_Problem requirements_. Stop at the line containing "- [ ] Valid YAML format": write out every line from the beginning of the entries up to and including it, minus the pictures.

(Data extracted from a collection)
■ ■ ■

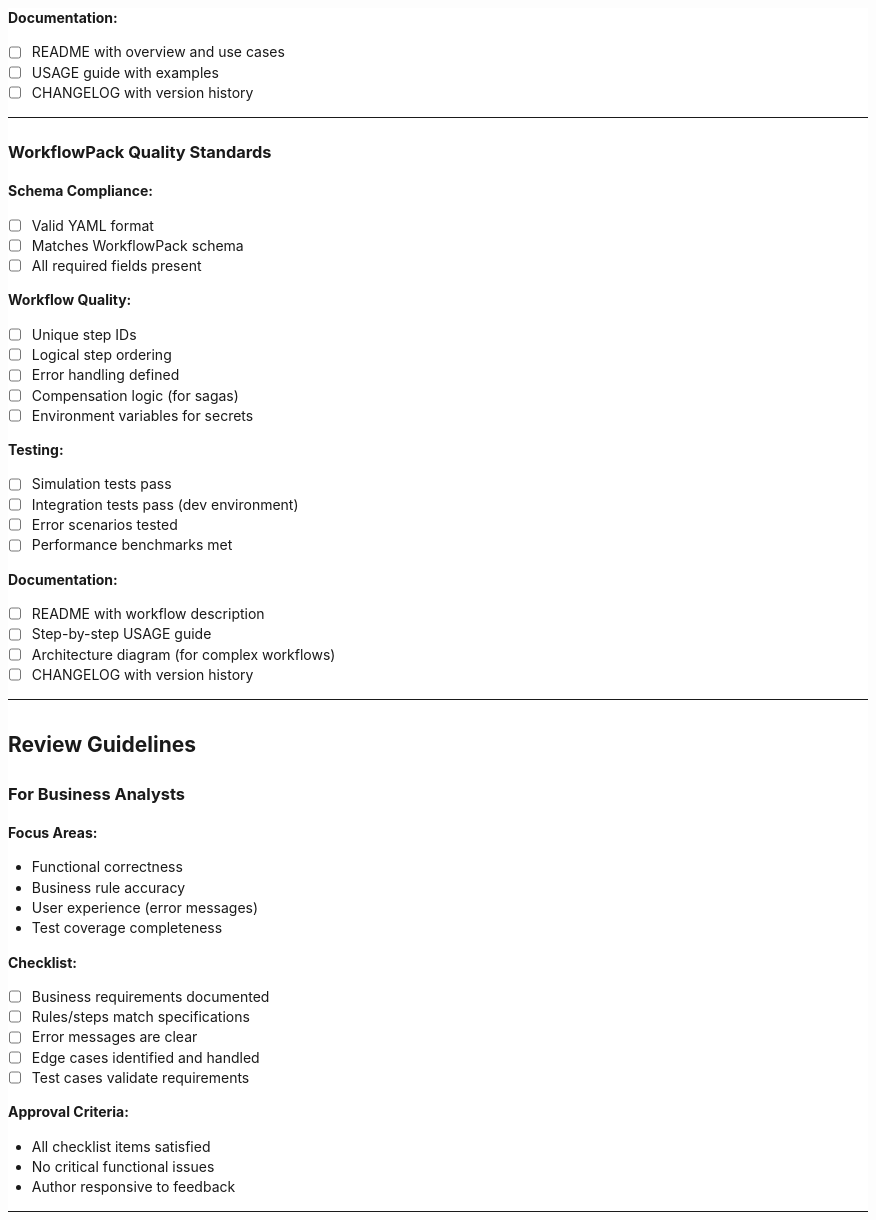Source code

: **Documentation:**
- [ ] README with overview and use cases
- [ ] USAGE guide with examples
- [ ] CHANGELOG with version history

---

### WorkflowPack Quality Standards

**Schema Compliance:**
- [ ] Valid YAML format
- [ ] Matches WorkflowPack schema
- [ ] All required fields present

**Workflow Quality:**
- [ ] Unique step IDs
- [ ] Logical step ordering
- [ ] Error handling defined
- [ ] Compensation logic (for sagas)
- [ ] Environment variables for secrets

**Testing:**
- [ ] Simulation tests pass
- [ ] Integration tests pass (dev environment)
- [ ] Error scenarios tested
- [ ] Performance benchmarks met

**Documentation:**
- [ ] README with workflow description
- [ ] Step-by-step USAGE guide
- [ ] Architecture diagram (for complex workflows)
- [ ] CHANGELOG with version history

---

## Review Guidelines

### For Business Analysts

**Focus Areas:**
- Functional correctness
- Business rule accuracy
- User experience (error messages)
- Test coverage completeness

**Checklist:**
- [ ] Business requirements documented
- [ ] Rules/steps match specifications
- [ ] Error messages are clear
- [ ] Edge cases identified and handled
- [ ] Test cases validate requirements

**Approval Criteria:**
- All checklist items satisfied
- No critical functional issues
- Author responsive to feedback

---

■ ■ ■

_Written reply_.
Source code

: **Documentation:**
- [ ] README with overview and use cases
- [ ] USAGE guide with examples
- [ ] CHANGELOG with version history

---

### WorkflowPack Quality Standards

**Schema Compliance:**
- [ ] Valid YAML format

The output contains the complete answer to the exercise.